Si alzò di nuovo in piedi e offrì a Yuri una mano.

“Tornerai” Chiese Yuri, quando furono tornati sul davanzale della finestra, la testa che girava ancora un po’per la danza. Afferrò la manica di Victor, con la paura improvvisa che non fosse stato altro che un miraggio. Fissò il ragazzo con l’intento di imprimere ogni caratteristica nella sua memoria, dai capelli d’argento ai suoi profondi occhi azzurri.
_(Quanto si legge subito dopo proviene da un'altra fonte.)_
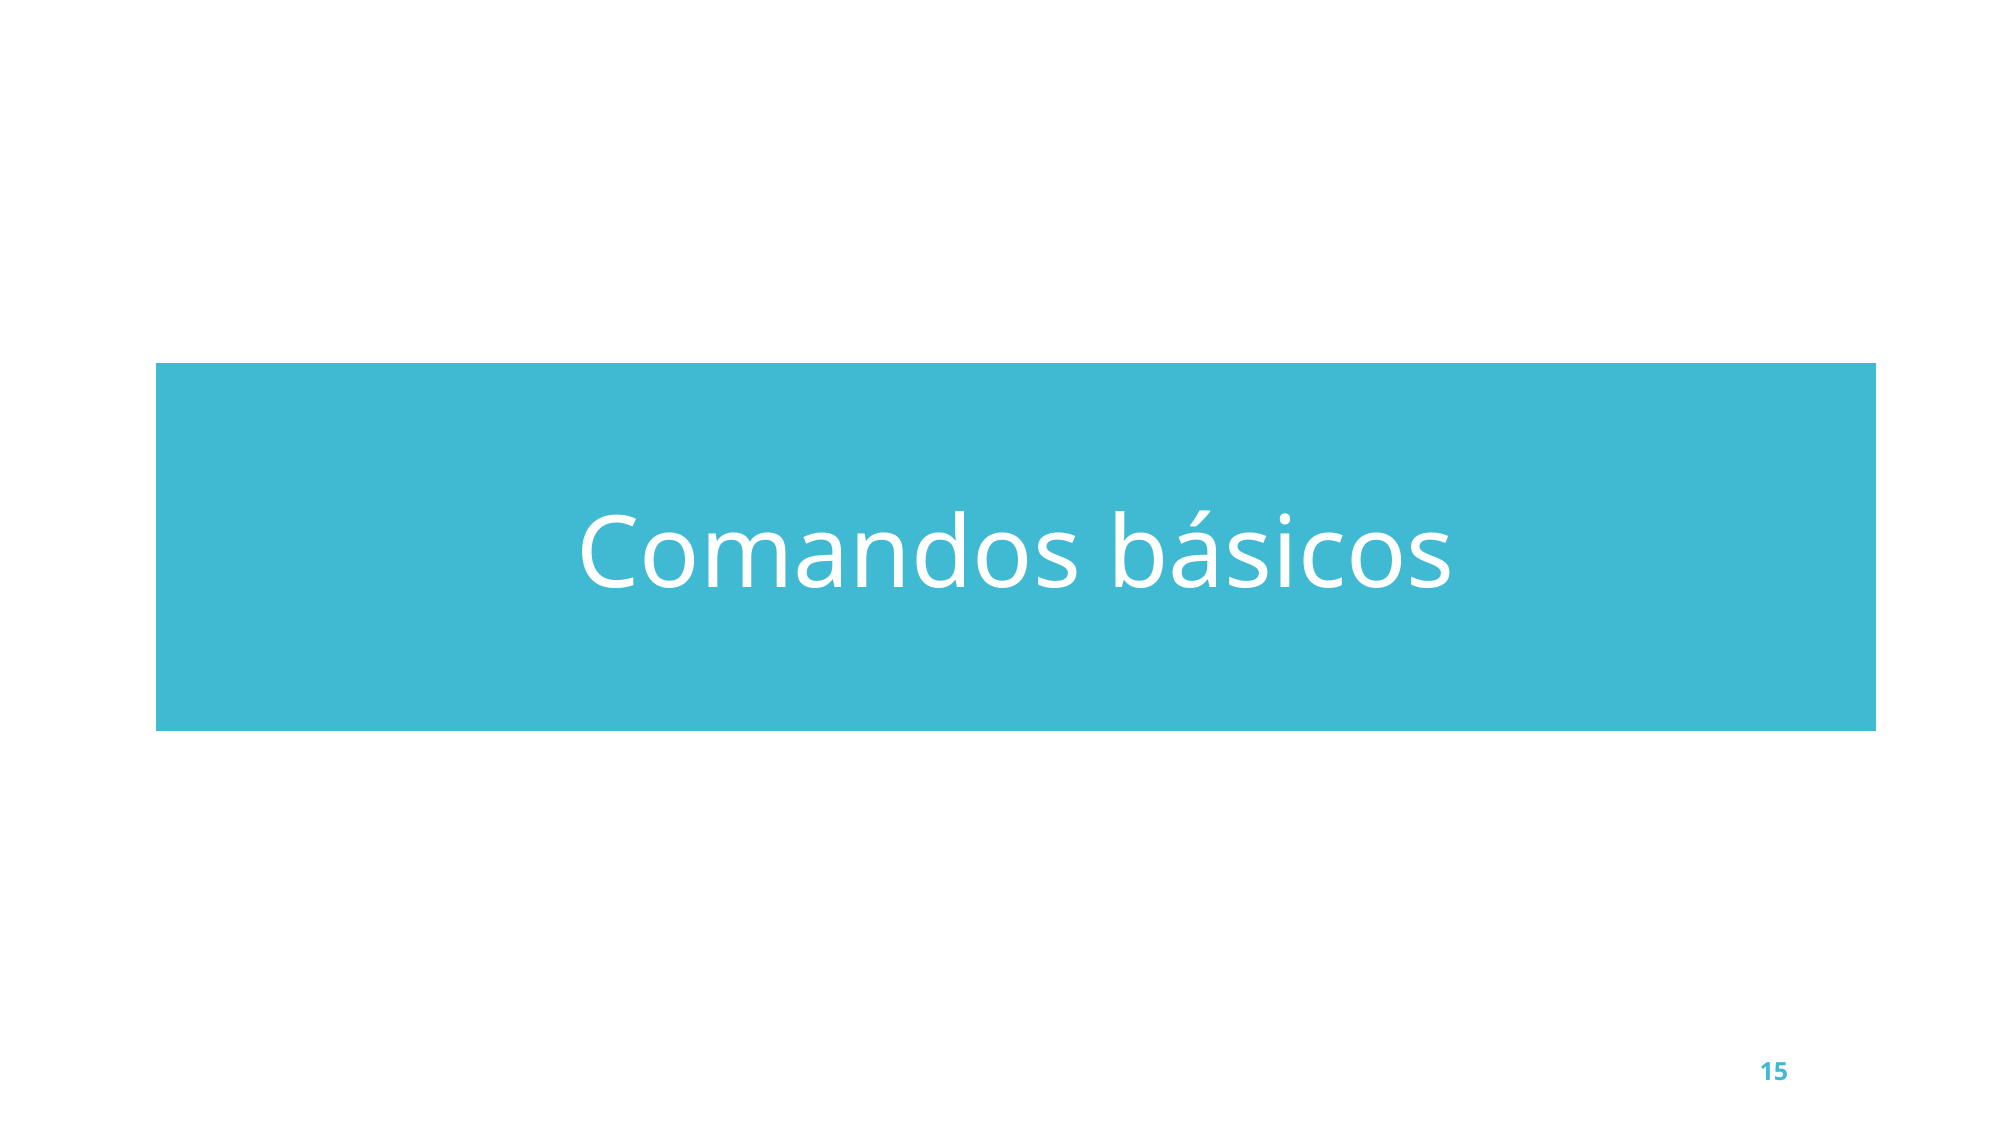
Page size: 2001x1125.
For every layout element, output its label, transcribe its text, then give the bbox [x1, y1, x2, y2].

slide_number 13 [1744, 1042, 1996, 1103]
text_box Comandos básicos [156, 363, 1876, 731]
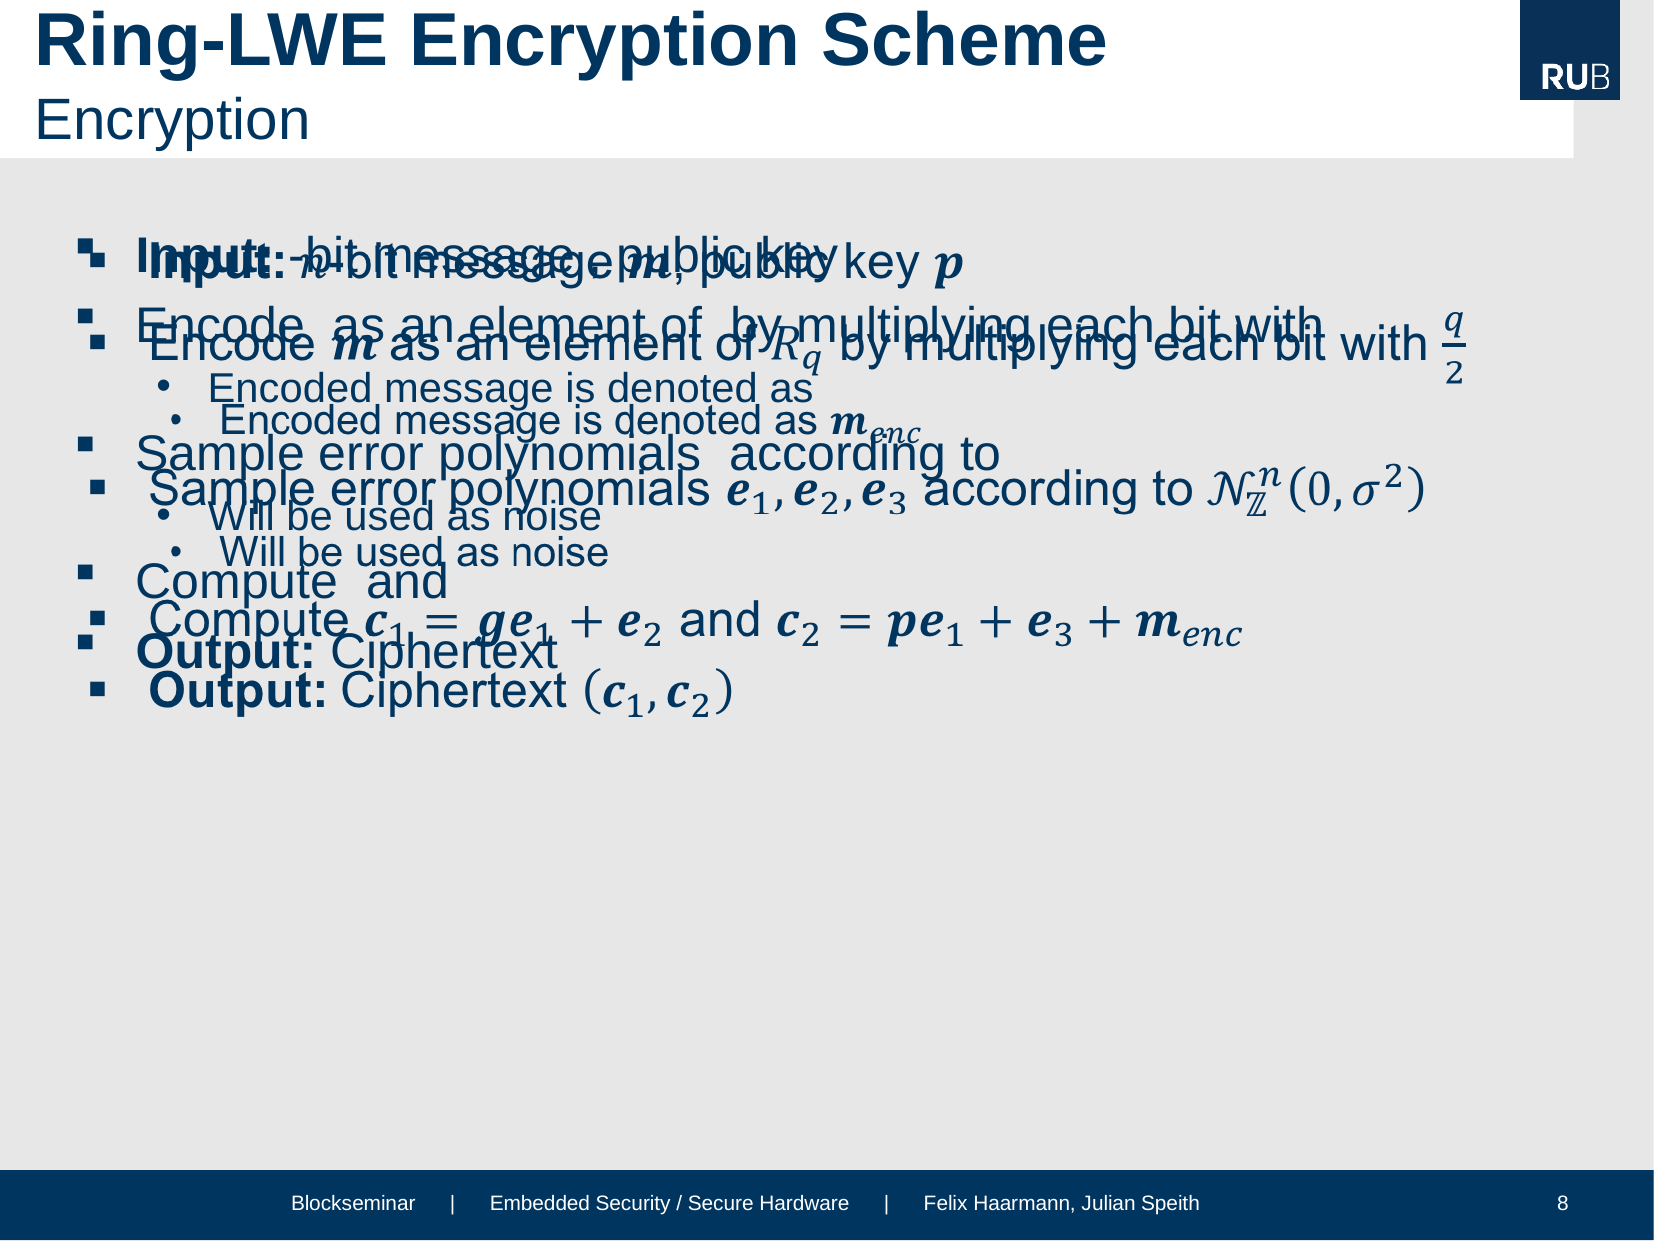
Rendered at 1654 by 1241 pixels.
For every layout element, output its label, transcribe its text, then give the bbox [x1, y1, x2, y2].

title Ring-LWE Encryption Scheme Encryption [20, 0, 1507, 149]
list [58, 214, 1542, 1114]
picture [1520, 0, 1620, 100]
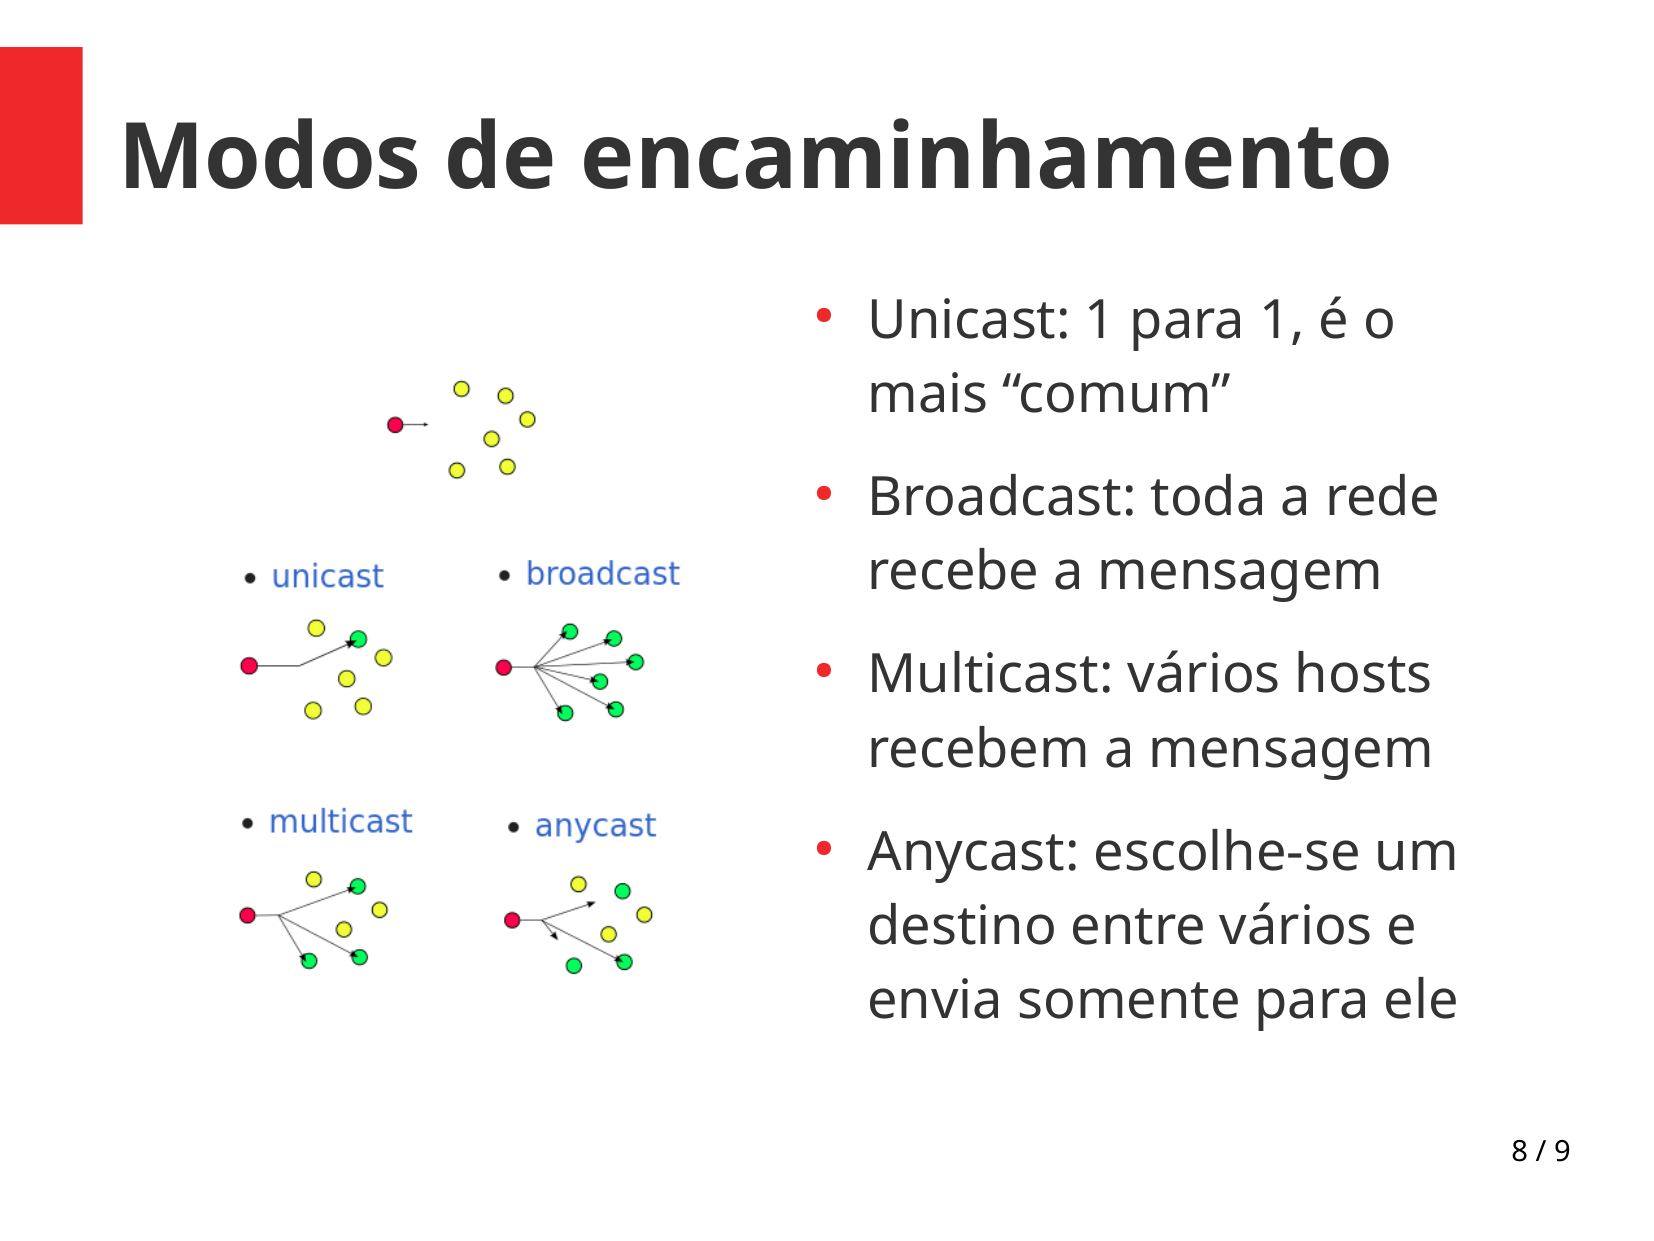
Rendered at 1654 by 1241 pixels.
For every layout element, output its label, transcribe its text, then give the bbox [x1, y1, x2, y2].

title Modos de encaminhamento [118, 49, 1571, 257]
picture [202, 354, 725, 1074]
list Unicast: 1 para 1, é o mais “comum” Broadcast: toda a rede recebe a mensagem Multicast: vários hosts recebem a mensagem Anycast: escolhe-se um destino entre vários e envia somente para ele [796, 280, 1489, 1075]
“Lo farò” assicurò Victor. Mentre diceva così, si tolse una collana e la passò a Yuri. Il ragazzo lo ringraziò, indossandola. Il ciondolo era tiepido per il calore del corpo di Victor.
“Aspetterò allora” sussurrò Yuri. Dalla finestra aperta provenivano le voci delle fate in cerca di loro principe. Ma l’omonimo di Yuri fu stato il primo a trovarlo. Una fata molto piccola e molto arrabbiata stava effettivamente bussando contro il vetro, i capelli biondi che cadevano sulla schiena. Guidava una falena.
“Eccoti! Vai con il principe, sarà divertente dicevano! Tuo padre è furioso!” gridò lo straniero, fissando Yuri come se non riuscisse proprio a capire cosa ci avesse visto Victor in lui.
”Dai, Yurij, sei così noioso” ridacchiò Victor. Si voltò verso Yuri con un sorriso di scusa. “Sembra che io debba andare.”
“Aspetterò.”

Yuri osservò Victor volare via fino a che scomparve nella luce dell’alba.

Ora, qualcun altro aveva visto ballare Yuri. La misteriosa figura aspettò che il ragazzo fosse di nuovo solo, infilato nel suo letto fatto da una scatola di fiammiferi. Sorrise sulla figura raggomitolata di Yuri, prima di prendere la scatola tra le braccia e saltare dalla finestra.